Required work: Convert every line of text in the records below into a Markdown table with the columns "Row" and "Line text", numbering the rows and omitting blank lines. Leave the pictures out of the table.

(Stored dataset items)
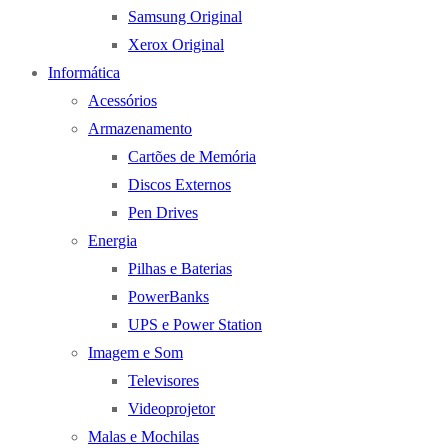
Samsung Original
Xerox Original
Informática
Acessórios
Armazenamento
Cartões de Memória
Discos Externos
Pen Drives
Energia
Pilhas e Baterias
PowerBanks
UPS e Power Station
Imagem e Som
Televisores
Videoprojetor
Malas e Mochilas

Solution to the problem:
| Row | Line text |
|---|---|
| 1 | Samsung Original |
| 2 | Xerox Original |
| 3 | Informática |
| 4 | Acessórios |
| 5 | Armazenamento |
| 6 | Cartões de Memória |
| 7 | Discos Externos |
| 8 | Pen Drives |
| 9 | Energia |
| 10 | Pilhas e Baterias |
| 11 | PowerBanks |
| 12 | UPS e Power Station |
| 13 | Imagem e Som |
| 14 | Televisores |
| 15 | Videoprojetor |
| 16 | Malas e Mochilas |